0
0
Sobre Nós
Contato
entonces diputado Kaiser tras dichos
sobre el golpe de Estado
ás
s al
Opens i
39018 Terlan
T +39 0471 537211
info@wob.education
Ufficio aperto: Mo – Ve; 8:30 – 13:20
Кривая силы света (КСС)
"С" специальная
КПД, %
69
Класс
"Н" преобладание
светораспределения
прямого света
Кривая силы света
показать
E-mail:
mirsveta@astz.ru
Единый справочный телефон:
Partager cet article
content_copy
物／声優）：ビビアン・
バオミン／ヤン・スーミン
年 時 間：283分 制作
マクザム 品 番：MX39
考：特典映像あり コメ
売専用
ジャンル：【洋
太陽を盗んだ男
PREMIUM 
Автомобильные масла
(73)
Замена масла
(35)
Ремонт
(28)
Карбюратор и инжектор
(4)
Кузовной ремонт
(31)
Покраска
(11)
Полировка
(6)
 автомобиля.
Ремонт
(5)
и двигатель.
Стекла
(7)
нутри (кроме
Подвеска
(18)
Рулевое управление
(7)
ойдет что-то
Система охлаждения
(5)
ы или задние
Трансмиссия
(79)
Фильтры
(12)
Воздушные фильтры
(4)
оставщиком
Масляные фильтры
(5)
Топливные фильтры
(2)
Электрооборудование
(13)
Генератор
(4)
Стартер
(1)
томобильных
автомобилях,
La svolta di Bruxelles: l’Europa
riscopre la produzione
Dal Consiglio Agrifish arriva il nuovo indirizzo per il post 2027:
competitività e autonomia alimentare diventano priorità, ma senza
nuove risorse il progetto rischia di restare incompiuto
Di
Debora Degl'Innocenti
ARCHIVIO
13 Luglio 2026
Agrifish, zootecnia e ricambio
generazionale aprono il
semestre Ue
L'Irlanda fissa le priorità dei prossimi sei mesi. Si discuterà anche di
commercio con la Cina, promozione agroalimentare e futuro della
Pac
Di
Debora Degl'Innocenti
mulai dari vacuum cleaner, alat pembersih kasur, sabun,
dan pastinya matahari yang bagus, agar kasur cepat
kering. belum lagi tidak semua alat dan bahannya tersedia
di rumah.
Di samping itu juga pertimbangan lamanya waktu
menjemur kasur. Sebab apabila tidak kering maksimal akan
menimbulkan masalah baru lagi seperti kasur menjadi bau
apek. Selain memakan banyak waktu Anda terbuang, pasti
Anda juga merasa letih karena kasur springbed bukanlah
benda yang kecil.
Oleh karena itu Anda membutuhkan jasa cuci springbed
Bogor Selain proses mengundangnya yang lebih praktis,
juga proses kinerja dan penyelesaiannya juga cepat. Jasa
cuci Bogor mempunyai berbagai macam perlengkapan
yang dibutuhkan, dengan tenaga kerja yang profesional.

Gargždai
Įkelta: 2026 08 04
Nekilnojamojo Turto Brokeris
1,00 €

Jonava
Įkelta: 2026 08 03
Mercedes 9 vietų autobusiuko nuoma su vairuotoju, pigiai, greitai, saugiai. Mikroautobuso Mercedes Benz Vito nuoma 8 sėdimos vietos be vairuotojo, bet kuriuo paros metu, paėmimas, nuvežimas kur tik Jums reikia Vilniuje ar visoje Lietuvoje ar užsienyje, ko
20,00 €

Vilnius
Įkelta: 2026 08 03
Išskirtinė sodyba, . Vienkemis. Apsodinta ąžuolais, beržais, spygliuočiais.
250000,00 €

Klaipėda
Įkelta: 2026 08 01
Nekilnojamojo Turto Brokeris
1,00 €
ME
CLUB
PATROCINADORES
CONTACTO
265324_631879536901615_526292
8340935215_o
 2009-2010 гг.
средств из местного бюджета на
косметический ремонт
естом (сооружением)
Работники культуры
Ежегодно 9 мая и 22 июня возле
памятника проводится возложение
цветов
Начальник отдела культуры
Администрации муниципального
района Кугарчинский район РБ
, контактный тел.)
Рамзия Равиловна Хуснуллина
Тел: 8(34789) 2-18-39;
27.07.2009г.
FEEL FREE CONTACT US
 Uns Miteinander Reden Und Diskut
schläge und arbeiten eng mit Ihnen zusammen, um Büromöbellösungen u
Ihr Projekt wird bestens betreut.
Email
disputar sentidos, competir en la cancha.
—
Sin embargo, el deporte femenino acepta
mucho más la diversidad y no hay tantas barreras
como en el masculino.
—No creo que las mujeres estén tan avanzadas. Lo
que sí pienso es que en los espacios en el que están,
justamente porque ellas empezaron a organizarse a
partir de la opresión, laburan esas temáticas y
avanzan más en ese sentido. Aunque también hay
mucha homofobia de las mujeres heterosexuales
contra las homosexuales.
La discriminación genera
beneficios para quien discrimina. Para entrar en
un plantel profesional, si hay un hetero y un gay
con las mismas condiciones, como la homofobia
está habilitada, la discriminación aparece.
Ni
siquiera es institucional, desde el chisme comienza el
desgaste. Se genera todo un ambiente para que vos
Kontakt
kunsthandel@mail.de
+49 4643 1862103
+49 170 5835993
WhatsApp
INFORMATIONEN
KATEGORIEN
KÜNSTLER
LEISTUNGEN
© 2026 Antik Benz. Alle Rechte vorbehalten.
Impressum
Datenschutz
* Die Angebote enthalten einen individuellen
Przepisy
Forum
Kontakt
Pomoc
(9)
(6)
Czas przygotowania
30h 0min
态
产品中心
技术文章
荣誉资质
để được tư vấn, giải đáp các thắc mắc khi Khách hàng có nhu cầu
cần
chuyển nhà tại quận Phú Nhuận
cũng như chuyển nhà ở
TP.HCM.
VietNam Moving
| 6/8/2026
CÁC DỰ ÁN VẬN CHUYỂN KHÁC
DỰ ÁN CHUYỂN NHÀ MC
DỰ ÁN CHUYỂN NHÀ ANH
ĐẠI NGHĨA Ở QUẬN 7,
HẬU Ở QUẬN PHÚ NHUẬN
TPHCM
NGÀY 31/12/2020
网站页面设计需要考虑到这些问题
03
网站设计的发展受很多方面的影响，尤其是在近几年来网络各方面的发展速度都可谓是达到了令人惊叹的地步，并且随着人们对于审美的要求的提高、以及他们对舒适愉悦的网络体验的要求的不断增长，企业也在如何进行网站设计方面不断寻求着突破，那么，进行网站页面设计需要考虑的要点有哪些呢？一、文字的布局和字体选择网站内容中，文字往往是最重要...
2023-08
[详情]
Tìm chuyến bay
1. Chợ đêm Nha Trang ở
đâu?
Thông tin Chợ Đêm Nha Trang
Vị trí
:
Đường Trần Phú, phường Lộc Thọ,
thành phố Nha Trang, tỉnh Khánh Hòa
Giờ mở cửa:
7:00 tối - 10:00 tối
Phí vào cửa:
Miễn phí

■ **WORK TO COMPLETE**
Copy out the text of every item above, line for line, keeping each word, number and symbol unchanged.

■ **ANSWER TO THE PROBLEM**
0
0
Sobre Nós
Contato
entonces diputado Kaiser tras dichos
sobre el golpe de Estado
ás
s al
Opens i
39018 Terlan
T +39 0471 537211
info@wob.education
Ufficio aperto: Mo – Ve; 8:30 – 13:20
Кривая силы света (КСС)
"С" специальная
КПД, %
69
Класс
"Н" преобладание
светораспределения
прямого света
Кривая силы света
показать
E-mail:
mirsveta@astz.ru
Единый справочный телефон:
Partager cet article
content_copy
物／声優）：ビビアン・
バオミン／ヤン・スーミン
年 時 間：283分 制作
マクザム 品 番：MX39
考：特典映像あり コメ
売専用
ジャンル：【洋
太陽を盗んだ男
PREMIUM 
Автомобильные масла
(73)
Замена масла
(35)
Ремонт
(28)
Карбюратор и инжектор
(4)
Кузовной ремонт
(31)
Покраска
(11)
Полировка
(6)
 автомобиля.
Ремонт
(5)
и двигатель.
Стекла
(7)
нутри (кроме
Подвеска
(18)
Рулевое управление
(7)
ойдет что-то
Система охлаждения
(5)
ы или задние
Трансмиссия
(79)
Фильтры
(12)
Воздушные фильтры
(4)
оставщиком
Масляные фильтры
(5)
Топливные фильтры
(2)
Электрооборудование
(13)
Генератор
(4)
Стартер
(1)
томобильных
автомобилях,
La svolta di Bruxelles: l’Europa
riscopre la produzione
Dal Consiglio Agrifish arriva il nuovo indirizzo per il post 2027:
competitività e autonomia alimentare diventano priorità, ma senza
nuove risorse il progetto rischia di restare incompiuto
Di
Debora Degl'Innocenti
ARCHIVIO
13 Luglio 2026
Agrifish, zootecnia e ricambio
generazionale aprono il
semestre Ue
L'Irlanda fissa le priorità dei prossimi sei mesi. Si discuterà anche di
commercio con la Cina, promozione agroalimentare e futuro della
Pac
Di
Debora Degl'Innocenti
mulai dari vacuum cleaner, alat pembersih kasur, sabun,
dan pastinya matahari yang bagus, agar kasur cepat
kering. belum lagi tidak semua alat dan bahannya tersedia
di rumah.
Di samping itu juga pertimbangan lamanya waktu
menjemur kasur. Sebab apabila tidak kering maksimal akan
menimbulkan masalah baru lagi seperti kasur menjadi bau
apek. Selain memakan banyak waktu Anda terbuang, pasti
Anda juga merasa letih karena kasur springbed bukanlah
benda yang kecil.
Oleh karena itu Anda membutuhkan jasa cuci springbed
Bogor Selain proses mengundangnya yang lebih praktis,
juga proses kinerja dan penyelesaiannya juga cepat. Jasa
cuci Bogor mempunyai berbagai macam perlengkapan
yang dibutuhkan, dengan tenaga kerja yang profesional.

Gargždai
Įkelta: 2026 08 04
Nekilnojamojo Turto Brokeris
1,00 €

Jonava
Įkelta: 2026 08 03
Mercedes 9 vietų autobusiuko nuoma su vairuotoju, pigiai, greitai, saugiai. Mikroautobuso Mercedes Benz Vito nuoma 8 sėdimos vietos be vairuotojo, bet kuriuo paros metu, paėmimas, nuvežimas kur tik Jums reikia Vilniuje ar visoje Lietuvoje ar užsienyje, ko
20,00 €

Vilnius
Įkelta: 2026 08 03
Išskirtinė sodyba, . Vienkemis. Apsodinta ąžuolais, beržais, spygliuočiais.
250000,00 €

Klaipėda
Įkelta: 2026 08 01
Nekilnojamojo Turto Brokeris
1,00 €
ME
CLUB
PATROCINADORES
CONTACTO
265324_631879536901615_526292
8340935215_o
 2009-2010 гг.
средств из местного бюджета на
косметический ремонт
естом (сооружением)
Работники культуры
Ежегодно 9 мая и 22 июня возле
памятника проводится возложение
цветов
Начальник отдела культуры
Администрации муниципального
района Кугарчинский район РБ
, контактный тел.)
Рамзия Равиловна Хуснуллина
Тел: 8(34789) 2-18-39;
27.07.2009г.
FEEL FREE CONTACT US
 Uns Miteinander Reden Und Diskut
schläge und arbeiten eng mit Ihnen zusammen, um Büromöbellösungen u
Ihr Projekt wird bestens betreut.
Email
disputar sentidos, competir en la cancha.
—
Sin embargo, el deporte femenino acepta
mucho más la diversidad y no hay tantas barreras
como en el masculino.
—No creo que las mujeres estén tan avanzadas. Lo
que sí pienso es que en los espacios en el que están,
justamente porque ellas empezaron a organizarse a
partir de la opresión, laburan esas temáticas y
avanzan más en ese sentido. Aunque también hay
mucha homofobia de las mujeres heterosexuales
contra las homosexuales.
La discriminación genera
beneficios para quien discrimina. Para entrar en
un plantel profesional, si hay un hetero y un gay
con las mismas condiciones, como la homofobia
está habilitada, la discriminación aparece.
Ni
siquiera es institucional, desde el chisme comienza el
desgaste. Se genera todo un ambiente para que vos
Kontakt
kunsthandel@mail.de
+49 4643 1862103
+49 170 5835993
WhatsApp
INFORMATIONEN
KATEGORIEN
KÜNSTLER
LEISTUNGEN
© 2026 Antik Benz. Alle Rechte vorbehalten.
Impressum
Datenschutz
* Die Angebote enthalten einen individuellen
Przepisy
Forum
Kontakt
Pomoc
(9)
(6)
Czas przygotowania
30h 0min
态
产品中心
技术文章
荣誉资质
để được tư vấn, giải đáp các thắc mắc khi Khách hàng có nhu cầu
cần
chuyển nhà tại quận Phú Nhuận
cũng như chuyển nhà ở
TP.HCM.
VietNam Moving
| 6/8/2026
CÁC DỰ ÁN VẬN CHUYỂN KHÁC
DỰ ÁN CHUYỂN NHÀ MC
DỰ ÁN CHUYỂN NHÀ ANH
ĐẠI NGHĨA Ở QUẬN 7,
HẬU Ở QUẬN PHÚ NHUẬN
TPHCM
NGÀY 31/12/2020
网站页面设计需要考虑到这些问题
03
网站设计的发展受很多方面的影响，尤其是在近几年来网络各方面的发展速度都可谓是达到了令人惊叹的地步，并且随着人们对于审美的要求的提高、以及他们对舒适愉悦的网络体验的要求的不断增长，企业也在如何进行网站设计方面不断寻求着突破，那么，进行网站页面设计需要考虑的要点有哪些呢？一、文字的布局和字体选择网站内容中，文字往往是最重要...
2023-08
[详情]
Tìm chuyến bay
1. Chợ đêm Nha Trang ở
đâu?
Thông tin Chợ Đêm Nha Trang
Vị trí
:
Đường Trần Phú, phường Lộc Thọ,
thành phố Nha Trang, tỉnh Khánh Hòa
Giờ mở cửa:
7:00 tối - 10:00 tối
Phí vào cửa:
Miễn phí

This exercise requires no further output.